Wild Side Video
1948
Drame
Format 1.33 - 4/3 uniquement - Double couche
Langages : Anglais Mono
Sous-titres : Français (imposés)
MACBETHMac Beth
Réalisateur:
Orson WellesActeurs : Orson Welles
Durée : 114 minutes
Suppléments : Deux montages du film, documentaires, MacBeth vaudou, analyse de séquence, pièces radiophoniques, bande-annonces, filmographies, galerie photo
Date de sortie DVD : 07 Décembre 2005
Critique Image
A chaque disque sa version, courte ou longue, ce qui permet un encodage et un débit optimum et évite de recourir au seamless branching; technologie pas toujours maîtrisée de toute façon. Un choix idéal pour rendre justice à la restauration opérée sur le film, même si les master ne sont pas complètement exempts de défauts.

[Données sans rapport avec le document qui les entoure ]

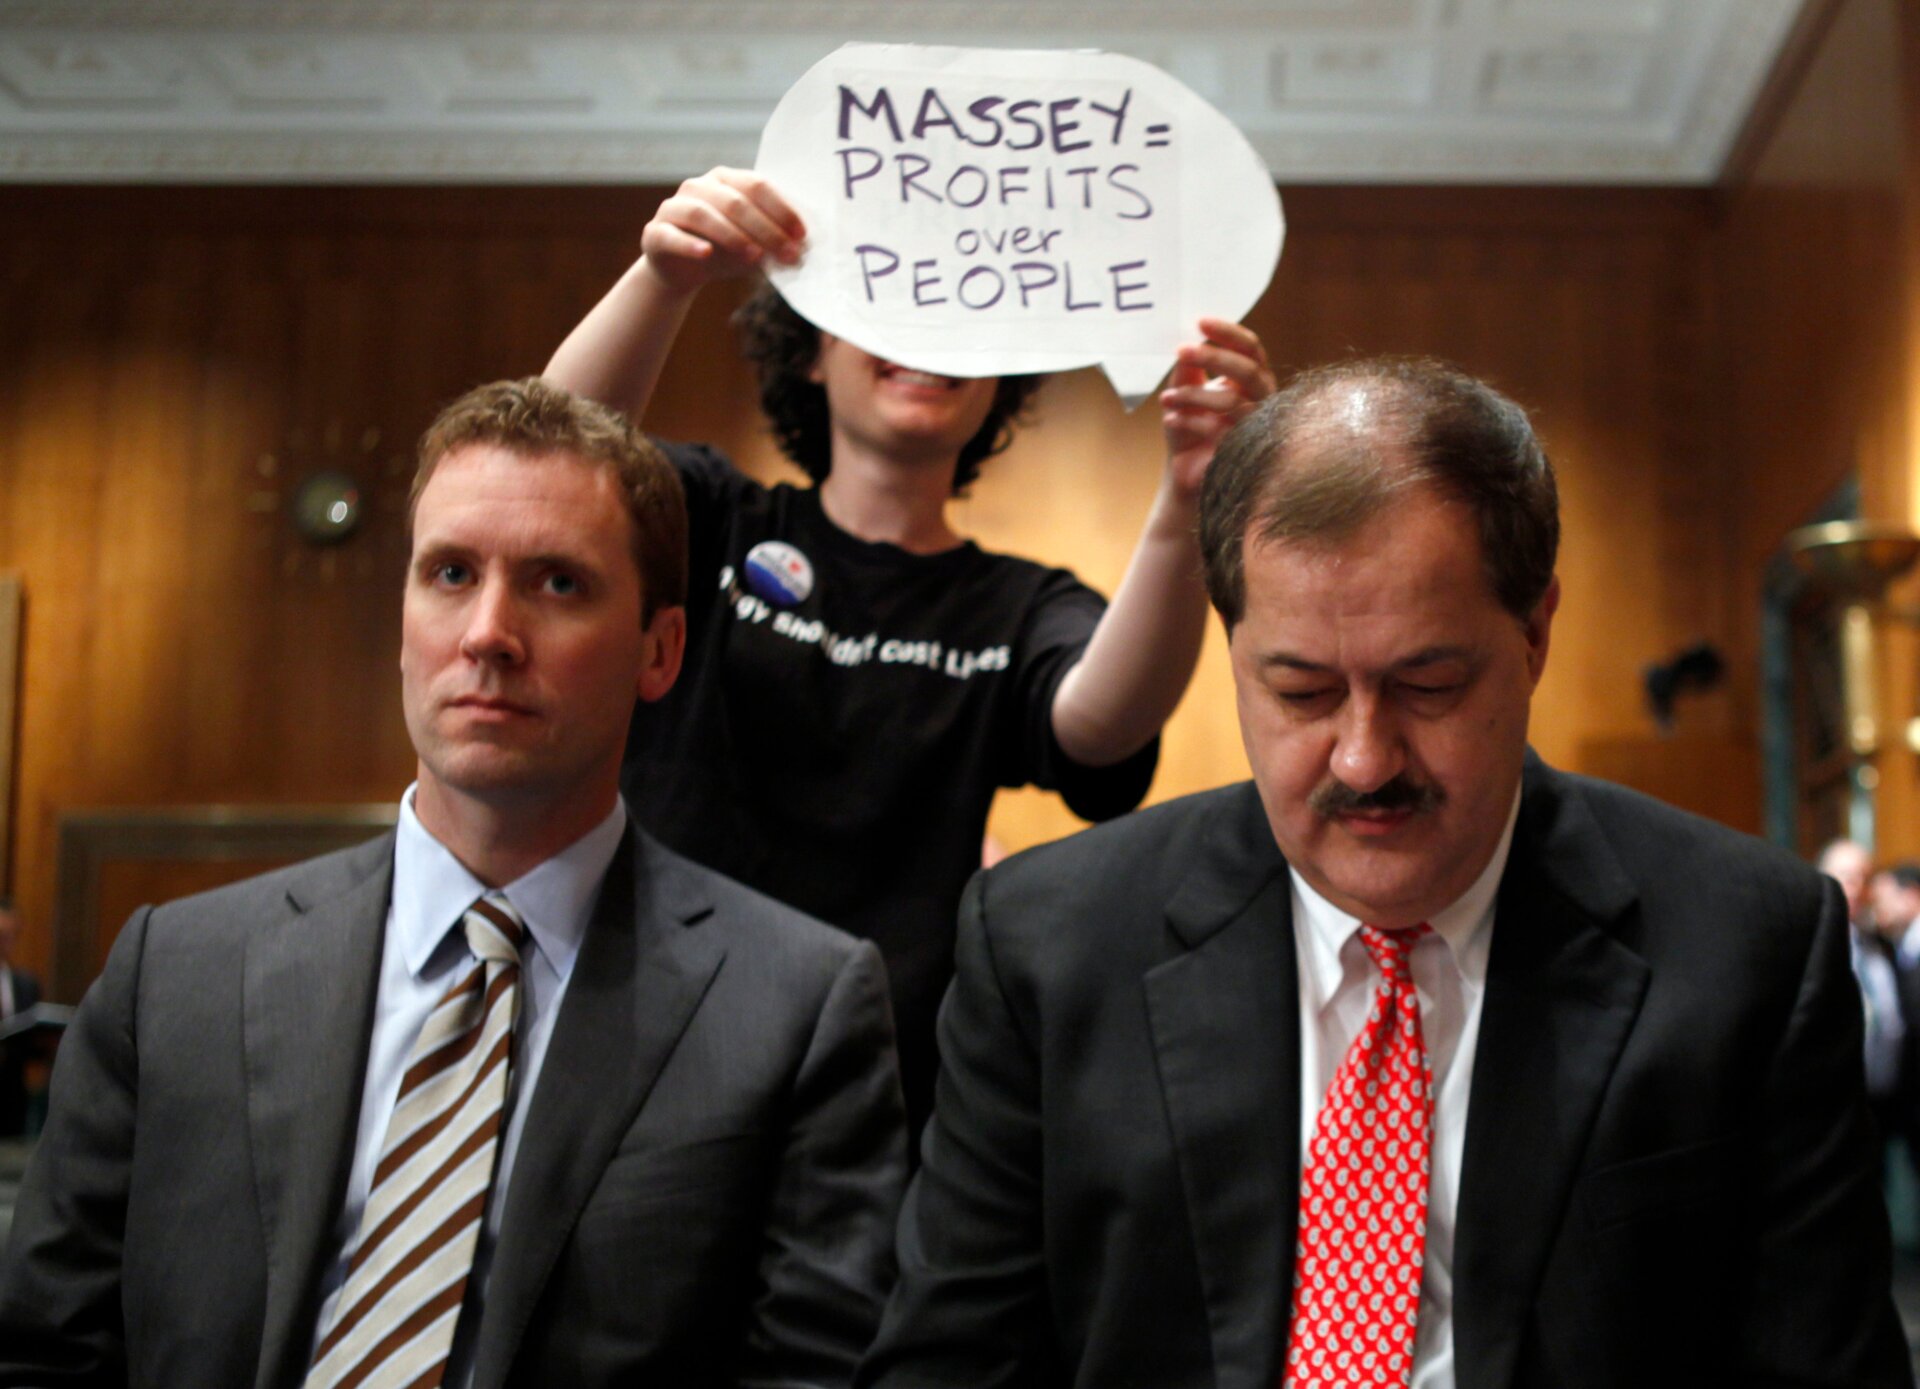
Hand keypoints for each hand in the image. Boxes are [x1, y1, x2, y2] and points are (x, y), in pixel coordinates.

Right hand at [640, 167, 805, 294]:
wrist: (682, 271)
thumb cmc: (725, 251)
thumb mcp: (753, 243)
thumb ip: (774, 239)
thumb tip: (804, 247)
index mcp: (726, 180)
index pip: (756, 186)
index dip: (782, 209)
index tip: (802, 235)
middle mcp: (699, 187)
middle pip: (735, 202)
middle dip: (765, 229)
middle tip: (787, 253)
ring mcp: (674, 207)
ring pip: (703, 214)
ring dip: (733, 236)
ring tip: (756, 257)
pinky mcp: (655, 232)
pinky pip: (671, 235)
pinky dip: (690, 244)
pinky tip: (706, 254)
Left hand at [1159, 319, 1275, 498]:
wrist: (1185, 470)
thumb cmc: (1189, 426)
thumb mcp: (1183, 391)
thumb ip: (1187, 369)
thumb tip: (1185, 346)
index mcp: (1250, 378)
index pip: (1250, 348)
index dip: (1229, 333)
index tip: (1200, 323)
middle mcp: (1260, 399)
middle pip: (1248, 371)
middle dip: (1213, 358)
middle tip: (1181, 351)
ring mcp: (1254, 426)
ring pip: (1230, 402)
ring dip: (1192, 395)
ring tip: (1165, 399)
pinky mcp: (1241, 450)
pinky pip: (1217, 429)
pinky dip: (1189, 422)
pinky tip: (1169, 421)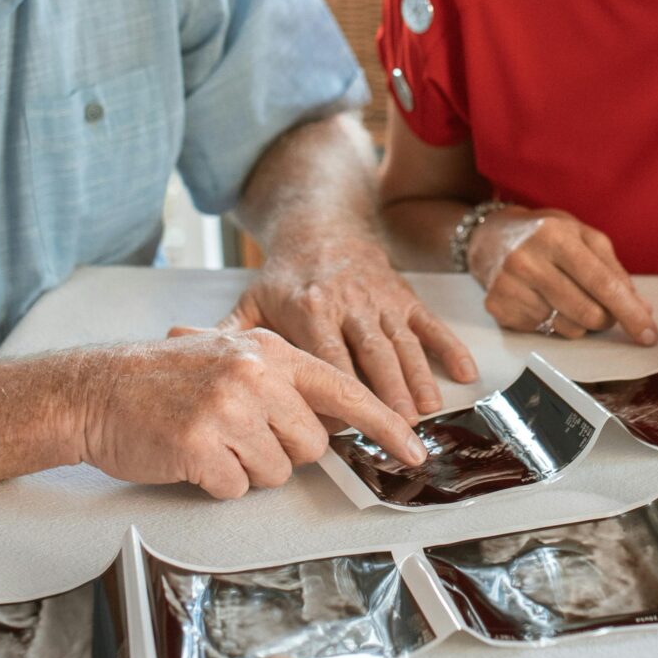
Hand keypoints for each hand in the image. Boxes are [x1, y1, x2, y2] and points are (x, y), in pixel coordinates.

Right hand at [61, 328, 425, 498]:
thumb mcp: (230, 358)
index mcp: (269, 351)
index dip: (385, 425)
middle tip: (238, 433)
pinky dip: (215, 482)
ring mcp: (227, 409)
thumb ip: (282, 383)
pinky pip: (236, 487)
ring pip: (275, 471)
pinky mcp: (199, 445)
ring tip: (209, 440)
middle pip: (310, 444)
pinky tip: (191, 455)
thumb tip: (331, 423)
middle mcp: (254, 375)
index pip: (344, 392)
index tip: (415, 450)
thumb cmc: (164, 380)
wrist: (97, 389)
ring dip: (245, 468)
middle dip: (280, 451)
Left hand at [223, 232, 478, 420]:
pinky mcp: (405, 296)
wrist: (322, 226)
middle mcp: (349, 303)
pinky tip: (465, 374)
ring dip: (418, 378)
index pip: (325, 359)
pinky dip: (449, 348)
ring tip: (427, 412)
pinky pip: (431, 324)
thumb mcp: (252, 302)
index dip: (334, 394)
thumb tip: (193, 365)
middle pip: (371, 355)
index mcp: (309, 308)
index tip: (339, 431)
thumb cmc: (286, 275)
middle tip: (398, 429)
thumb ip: (228, 338)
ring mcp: (381, 299)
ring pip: (403, 343)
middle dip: (386, 392)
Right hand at [468, 208, 657, 344]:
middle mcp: (528, 260)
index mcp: (555, 236)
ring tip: (566, 298)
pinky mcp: (497, 306)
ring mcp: (509, 285)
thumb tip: (642, 309)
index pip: (602, 283)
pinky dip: (551, 323)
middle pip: (588, 313)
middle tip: (602, 308)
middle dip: (605, 319)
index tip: (649, 334)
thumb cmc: (545, 236)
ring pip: (568, 329)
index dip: (629, 312)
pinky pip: (543, 333)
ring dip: (579, 323)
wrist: (490, 236)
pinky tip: (541, 301)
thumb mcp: (582, 236)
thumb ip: (614, 271)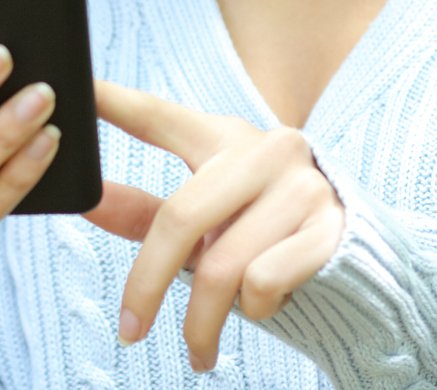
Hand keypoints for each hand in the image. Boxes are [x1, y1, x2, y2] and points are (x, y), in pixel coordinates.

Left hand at [84, 80, 343, 370]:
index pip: (159, 117)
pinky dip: (253, 310)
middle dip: (146, 284)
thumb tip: (86, 202)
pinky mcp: (331, 229)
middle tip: (128, 331)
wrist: (359, 265)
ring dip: (202, 319)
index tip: (77, 88)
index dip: (116, 102)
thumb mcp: (206, 219)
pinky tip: (260, 308)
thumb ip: (146, 211)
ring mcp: (302, 187)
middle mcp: (266, 150)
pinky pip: (263, 282)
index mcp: (224, 138)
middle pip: (180, 217)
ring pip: (222, 265)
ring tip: (199, 347)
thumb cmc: (262, 235)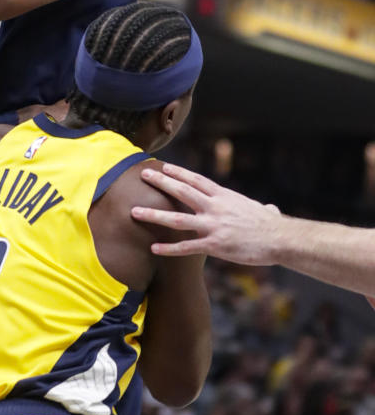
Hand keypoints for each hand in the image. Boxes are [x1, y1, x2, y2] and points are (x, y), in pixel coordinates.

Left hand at [131, 163, 280, 261]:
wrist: (280, 238)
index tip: (164, 166)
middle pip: (182, 191)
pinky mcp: (215, 245)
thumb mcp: (263, 210)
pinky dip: (169, 248)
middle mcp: (215, 207)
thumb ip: (259, 208)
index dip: (179, 172)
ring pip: (177, 218)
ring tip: (134, 211)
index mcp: (224, 196)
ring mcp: (213, 225)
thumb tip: (270, 209)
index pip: (196, 180)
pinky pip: (187, 246)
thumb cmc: (273, 225)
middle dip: (161, 182)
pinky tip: (154, 247)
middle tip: (143, 175)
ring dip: (154, 214)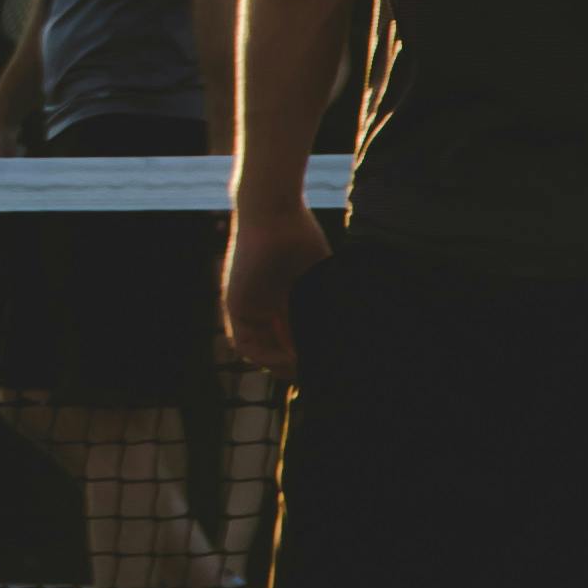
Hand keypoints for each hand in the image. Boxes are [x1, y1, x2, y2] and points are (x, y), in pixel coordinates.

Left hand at [221, 199, 328, 370]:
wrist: (274, 211)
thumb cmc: (301, 235)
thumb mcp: (319, 279)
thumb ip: (325, 306)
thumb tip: (352, 337)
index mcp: (284, 300)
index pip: (294, 340)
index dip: (308, 356)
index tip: (328, 364)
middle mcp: (265, 307)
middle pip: (277, 349)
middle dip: (296, 367)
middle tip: (319, 376)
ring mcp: (248, 307)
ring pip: (260, 350)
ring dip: (281, 365)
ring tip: (305, 370)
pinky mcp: (235, 304)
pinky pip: (244, 343)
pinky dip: (264, 356)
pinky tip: (288, 359)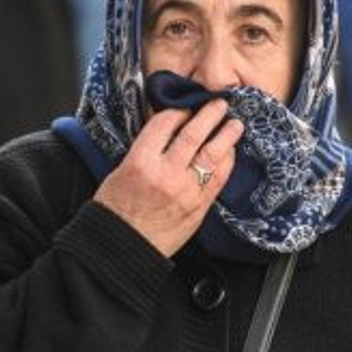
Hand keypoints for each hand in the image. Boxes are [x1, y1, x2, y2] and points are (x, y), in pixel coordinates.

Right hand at [94, 99, 243, 256]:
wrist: (124, 247)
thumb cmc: (116, 210)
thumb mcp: (120, 171)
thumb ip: (145, 150)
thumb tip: (167, 131)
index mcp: (141, 162)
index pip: (164, 124)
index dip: (177, 112)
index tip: (185, 108)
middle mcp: (166, 174)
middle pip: (193, 134)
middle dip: (209, 115)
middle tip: (219, 104)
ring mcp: (186, 191)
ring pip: (212, 155)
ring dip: (226, 136)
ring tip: (235, 124)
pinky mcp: (199, 207)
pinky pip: (219, 179)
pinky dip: (227, 162)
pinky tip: (230, 152)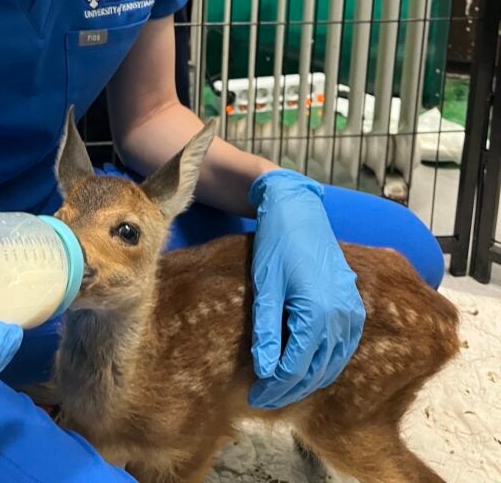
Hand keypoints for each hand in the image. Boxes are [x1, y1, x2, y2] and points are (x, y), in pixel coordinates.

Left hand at [247, 169, 364, 408]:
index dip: (275, 388)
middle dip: (290, 389)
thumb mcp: (265, 287)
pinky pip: (343, 346)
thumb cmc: (277, 245)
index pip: (297, 368)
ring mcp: (353, 311)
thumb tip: (265, 372)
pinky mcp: (354, 304)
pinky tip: (306, 366)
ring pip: (333, 362)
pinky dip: (325, 362)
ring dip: (309, 379)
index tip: (256, 399)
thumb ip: (266, 331)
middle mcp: (342, 316)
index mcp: (319, 313)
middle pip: (317, 370)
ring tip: (282, 387)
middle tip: (265, 399)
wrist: (299, 210)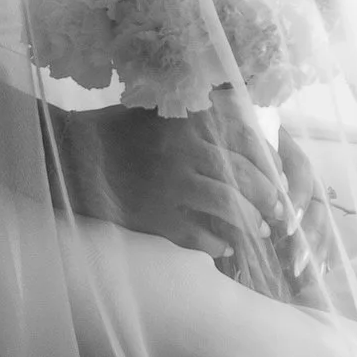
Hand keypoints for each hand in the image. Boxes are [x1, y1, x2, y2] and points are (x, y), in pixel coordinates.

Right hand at [52, 96, 295, 290]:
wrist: (73, 157)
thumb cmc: (119, 131)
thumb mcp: (162, 109)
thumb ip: (202, 108)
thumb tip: (245, 108)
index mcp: (191, 123)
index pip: (248, 144)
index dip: (271, 166)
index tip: (284, 181)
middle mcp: (185, 151)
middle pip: (244, 177)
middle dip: (270, 199)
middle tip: (280, 213)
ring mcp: (170, 185)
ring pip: (228, 206)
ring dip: (250, 222)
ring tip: (259, 232)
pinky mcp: (155, 216)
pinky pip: (197, 235)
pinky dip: (217, 245)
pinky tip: (225, 248)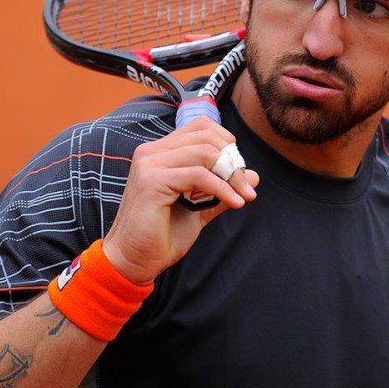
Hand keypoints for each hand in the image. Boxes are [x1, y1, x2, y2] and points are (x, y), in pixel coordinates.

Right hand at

On aimerait dire que l'une des versions est parfaite au détriment de l'autre, mais comme souvent, la vérité se trouve entre les deux –avec tout de même un net avantage en faveur de la director's cut. La version courte de 1950 souffre d'une rénovation moins scrupuleuse, -si toutefois elle a été rénovée - et est parsemée de taches et rayures diverses qui ont du mal à se faire oublier. La version d'origine, sortie en 1948, ne pose aucun problème de ce côté là, bien que l'on puisse déplorer un scintillement parfois trop prononcé dans les arrières plans ainsi que des variations de contraste fort peu seyants sur la première partie du film. Un autre détail sautera également aux yeux des possesseurs d'écrans 16/9e: la pellicule manque de stabilité sur la version longue, et un liseré blanc fera parfois son apparition sur le côté gauche de l'image. Bref, un prêté pour un rendu.
Version cinéma
Version longue
Version cinéma
Version longue
Version cinéma
Version longue
Version cinéma
Version longue
En ce qui concerne les points communs aux deux disques, on notera une définition d'un très bon niveau général, qui fera ressortir le moindre poil de barbe d'Orson Welles. Seuls les arrières plans, encore eux, sont mal servis; de même que certains plans larges qui s'avèrent franchement flous pour certains. Mais ce problème est certainement imputable au master utilisé. La photo très contrastée du film est quand à elle mise à l'honneur par des noirs très noirs, des blancs aussi blancs que le grain de la pellicule le permet, et un éventail assez riche entre les deux.
Note version de 1948: 8/10
Note version de 1950: 6/10
Critique Son
La seule piste sonore disponible pour les deux montages est la version originale en mono 2.0, aux sous-titres français inamovibles. Quand on sait l'importance du son dans Macbeth, on ne peut que s'en réjouir. Le principal changement entre la version de 1948 et celle de 1950 tient en effet à sa bande sonore, qui provoqua un mini-scandale à l'époque: Welles avait demandé à ses acteurs de dire leur texte en utilisant l'accent écossais, l'action de la pièce prenant place dans ce pays. Le résultat, malheureusement pour lui, fut considéré comme ridicule par la plupart des critiques anglo-saxonnes, qui considéraient que la langue écossaise était un peu trop "frustre" pour déclamer du Shakespeare.
La première chose que demanda le président de la Republic (non, pas le nôtre; nous parlons ici de la société de production) à Welles après la sortie du film, outre de raccourcir celui-ci de quelques minutes, fut donc de remplacer les accents écossais les plus marqués contre de bien plus familiers accents anglais ou américains. Il existe par conséquent deux bandes son distinctes de Macbeth, pour deux expériences d'écoute assez dissemblables. Encore une fois, tout est ici affaire de goût.
La VO d'origine de 1948 est la mieux servie, restauration oblige, et ne démérite pas face à d'autres pistes mono de films plus récents. Les voix n'ont pas cet accent nasillard, familier aux amateurs de films anciens, sinon celui imposé par l'accent écossais. Quant aux inévitables craquements, ils sont réduits à portion congrue. La piste fait par ailleurs preuve d'une bonne dynamique, ce qui s'avère d'autant plus important que les bruitages et la musique jouent un rôle prédominant dans ce montage.
A l'instar de l'image, le son de la version courte se trouve être le parent pauvre de cette édition. Les dialogues restent audibles et l'ouverture correcte, mais toute la piste sonore se voit handicapée par un souffle omniprésent, concurrencé par un crépitement léger mais bien réel. Un traitement qui laisse l'impression que tous les efforts des responsables de la restauration et de l'authoring du film sont passés dans la version longue, ce qui est bien dommage; chaque version étant tout aussi importante sur le plan historique.